The swift emergence of implementation issues highlights the inadequacies in the negotiation process carried out by both parties. Reports from The Express Tribune suggest that the deal may have significant flaws that could soon unravel its effectiveness. Although GDP growth is within anticipated parameters at around 3%, inflation, imports, and large-scale manufacturing have all diverged from forecasts. Specifically, the average inflation rate—projected at 12.9%—was only 9.2% during the first quarter, and import growth lagged at 8%, far short of the 17% growth rate initially anticipated.

The Ministry of Finance’s recent adjustments to the inflation forecast only add to concerns, projecting that inflation might stabilize between 6-7% in October and further decline to 5.5%-6.5% by November. Despite these revisions, the Federal Board of Revenue has already recorded a Rs90 billion shortfall against its tax collection target in the first quarter, with predictions suggesting this gap may widen by Rs350 billion to Rs400 billion by December.
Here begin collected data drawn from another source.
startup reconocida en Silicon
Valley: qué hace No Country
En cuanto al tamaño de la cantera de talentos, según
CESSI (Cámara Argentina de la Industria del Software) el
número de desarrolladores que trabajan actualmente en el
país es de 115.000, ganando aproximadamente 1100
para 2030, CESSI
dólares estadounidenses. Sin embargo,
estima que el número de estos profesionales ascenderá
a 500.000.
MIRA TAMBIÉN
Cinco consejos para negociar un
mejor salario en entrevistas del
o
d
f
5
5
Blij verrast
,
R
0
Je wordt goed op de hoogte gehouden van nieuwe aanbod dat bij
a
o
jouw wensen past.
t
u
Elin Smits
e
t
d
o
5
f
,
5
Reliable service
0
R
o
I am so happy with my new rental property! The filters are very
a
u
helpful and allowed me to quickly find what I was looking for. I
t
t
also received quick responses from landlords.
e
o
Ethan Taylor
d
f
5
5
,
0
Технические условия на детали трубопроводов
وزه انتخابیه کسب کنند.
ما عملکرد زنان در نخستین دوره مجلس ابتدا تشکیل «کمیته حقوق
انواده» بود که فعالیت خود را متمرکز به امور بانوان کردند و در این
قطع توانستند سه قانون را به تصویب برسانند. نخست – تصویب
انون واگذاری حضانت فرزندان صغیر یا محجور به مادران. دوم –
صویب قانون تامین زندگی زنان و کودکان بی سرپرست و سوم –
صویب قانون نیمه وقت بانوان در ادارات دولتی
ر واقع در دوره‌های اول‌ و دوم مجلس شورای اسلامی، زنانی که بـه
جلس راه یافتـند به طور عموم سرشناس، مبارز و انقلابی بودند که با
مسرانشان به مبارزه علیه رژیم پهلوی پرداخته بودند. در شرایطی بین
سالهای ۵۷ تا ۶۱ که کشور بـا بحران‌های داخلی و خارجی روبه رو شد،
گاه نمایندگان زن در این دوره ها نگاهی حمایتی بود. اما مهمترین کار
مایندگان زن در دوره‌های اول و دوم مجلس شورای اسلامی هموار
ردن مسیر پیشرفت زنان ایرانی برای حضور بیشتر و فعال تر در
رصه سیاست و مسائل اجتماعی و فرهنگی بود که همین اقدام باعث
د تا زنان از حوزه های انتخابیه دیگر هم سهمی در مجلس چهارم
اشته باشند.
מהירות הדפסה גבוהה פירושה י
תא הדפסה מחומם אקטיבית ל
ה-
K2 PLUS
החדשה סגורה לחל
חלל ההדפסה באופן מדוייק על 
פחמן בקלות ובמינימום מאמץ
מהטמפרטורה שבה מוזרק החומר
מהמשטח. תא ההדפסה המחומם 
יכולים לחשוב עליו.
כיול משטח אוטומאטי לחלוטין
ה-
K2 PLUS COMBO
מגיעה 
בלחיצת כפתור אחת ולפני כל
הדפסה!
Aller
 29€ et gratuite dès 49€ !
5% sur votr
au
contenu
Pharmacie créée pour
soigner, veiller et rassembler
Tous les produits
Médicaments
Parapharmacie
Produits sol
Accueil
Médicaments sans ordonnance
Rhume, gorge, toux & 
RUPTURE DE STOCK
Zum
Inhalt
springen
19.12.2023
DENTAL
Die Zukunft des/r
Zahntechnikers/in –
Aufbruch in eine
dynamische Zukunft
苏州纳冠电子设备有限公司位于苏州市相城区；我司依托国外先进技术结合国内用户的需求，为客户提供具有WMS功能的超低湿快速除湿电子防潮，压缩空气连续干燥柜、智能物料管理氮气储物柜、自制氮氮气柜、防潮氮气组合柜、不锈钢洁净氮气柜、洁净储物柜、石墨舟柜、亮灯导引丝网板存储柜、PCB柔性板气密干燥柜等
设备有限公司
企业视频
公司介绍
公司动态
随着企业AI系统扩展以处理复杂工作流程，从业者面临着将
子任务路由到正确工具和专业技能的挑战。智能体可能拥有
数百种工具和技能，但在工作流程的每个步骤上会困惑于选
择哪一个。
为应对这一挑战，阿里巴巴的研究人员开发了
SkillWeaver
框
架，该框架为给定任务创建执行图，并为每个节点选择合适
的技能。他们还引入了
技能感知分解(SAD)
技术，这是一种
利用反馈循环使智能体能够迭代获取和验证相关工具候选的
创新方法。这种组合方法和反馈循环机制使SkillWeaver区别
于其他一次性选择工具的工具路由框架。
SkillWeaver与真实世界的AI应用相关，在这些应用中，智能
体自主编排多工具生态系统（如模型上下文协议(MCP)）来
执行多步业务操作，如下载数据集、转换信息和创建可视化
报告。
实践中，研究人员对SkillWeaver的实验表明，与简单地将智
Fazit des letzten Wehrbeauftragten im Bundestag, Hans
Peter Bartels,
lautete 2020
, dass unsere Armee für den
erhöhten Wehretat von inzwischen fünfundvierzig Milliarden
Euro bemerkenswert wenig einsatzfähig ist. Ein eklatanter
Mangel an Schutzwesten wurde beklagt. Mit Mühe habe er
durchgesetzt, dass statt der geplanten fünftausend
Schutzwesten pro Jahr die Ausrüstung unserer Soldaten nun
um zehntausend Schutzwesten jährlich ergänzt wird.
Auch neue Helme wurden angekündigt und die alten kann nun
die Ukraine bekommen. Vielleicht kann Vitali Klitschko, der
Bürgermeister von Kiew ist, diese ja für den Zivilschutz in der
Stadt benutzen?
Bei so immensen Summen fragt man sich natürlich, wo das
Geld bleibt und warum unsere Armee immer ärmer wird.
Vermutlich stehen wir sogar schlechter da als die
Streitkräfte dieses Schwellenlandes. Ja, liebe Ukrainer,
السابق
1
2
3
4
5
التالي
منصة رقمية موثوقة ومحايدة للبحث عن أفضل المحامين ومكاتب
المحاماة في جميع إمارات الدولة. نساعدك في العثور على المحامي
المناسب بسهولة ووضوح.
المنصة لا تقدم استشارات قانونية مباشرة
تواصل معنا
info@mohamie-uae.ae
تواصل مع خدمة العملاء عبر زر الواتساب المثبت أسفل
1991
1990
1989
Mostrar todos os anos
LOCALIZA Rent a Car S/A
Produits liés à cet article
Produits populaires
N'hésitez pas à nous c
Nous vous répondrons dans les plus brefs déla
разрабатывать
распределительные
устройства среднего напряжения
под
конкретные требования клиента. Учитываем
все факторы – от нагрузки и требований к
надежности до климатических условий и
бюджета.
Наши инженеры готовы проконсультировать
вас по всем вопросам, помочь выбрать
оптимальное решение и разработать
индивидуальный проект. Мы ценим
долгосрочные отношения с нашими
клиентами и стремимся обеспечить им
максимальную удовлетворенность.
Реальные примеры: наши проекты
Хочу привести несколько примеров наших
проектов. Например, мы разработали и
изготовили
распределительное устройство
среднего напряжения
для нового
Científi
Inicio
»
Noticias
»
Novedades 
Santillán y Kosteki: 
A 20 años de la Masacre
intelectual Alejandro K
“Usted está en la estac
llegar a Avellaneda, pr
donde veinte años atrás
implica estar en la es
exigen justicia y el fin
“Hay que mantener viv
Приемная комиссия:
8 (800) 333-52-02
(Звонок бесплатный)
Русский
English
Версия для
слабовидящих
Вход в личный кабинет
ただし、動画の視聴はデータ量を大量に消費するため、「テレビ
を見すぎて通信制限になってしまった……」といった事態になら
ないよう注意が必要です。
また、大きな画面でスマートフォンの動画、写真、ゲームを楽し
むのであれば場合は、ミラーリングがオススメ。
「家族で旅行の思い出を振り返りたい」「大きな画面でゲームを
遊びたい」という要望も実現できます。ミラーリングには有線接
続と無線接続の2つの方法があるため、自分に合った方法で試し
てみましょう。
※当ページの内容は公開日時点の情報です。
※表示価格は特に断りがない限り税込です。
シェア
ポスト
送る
In light of these developments, the government faces a critical juncture: it must either re-examine the assumptions that guide its fiscal strategy or risk consistently pursuing unattainable targets. The IMF’s contingency measures for a potential tax revenue shortfall could exacerbate challenges, impeding economic growth and diminishing taxpayers’ real incomes. The situation calls for a thorough reassessment of the deal, as even minor budget adjustments may fall short of making up for the unrealistic tax projections rooted in flawed assumptions.

The government’s approach to revenue generation—involving blocking legitimate tax refunds and seeking premature payments—has not succeeded in bridging the monthly revenue gaps. Some officials propose that any interest rate reductions resulting from falling inflation should be counterbalanced against tax targets. The government has allocated Rs9.8 trillion for debt servicing based on an average interest rate of 17.5%, though an anticipated decline in rates may alter this landscape.

With tax targets for the fiscal year set at Rs12.92 trillion, the government has resorted to imposing additional taxes worth Rs1.2 trillion and promised increased compliance among businesses. However, the impact of nominal price growth is expected to amount to Rs1.57 trillion this year, with the first quarter contributing only Rs130 billion—a stark contrast to earlier expectations.

The forecast for the second quarter is expected to worsen, primarily due to the initial miscalculations at the time of signing the deal. Current assessments indicate an anticipated additional shortfall of at least Rs254 billion, compounded by low revenue from sales tax and excise duties at the domestic level. Provincial governments have also struggled to realize the required cash surpluses, missing targets significantly, which could jeopardize overall fiscal stability. Given these compounding issues, it is clear that the current fiscal framework demands urgent revision to avert a deeper economic crisis.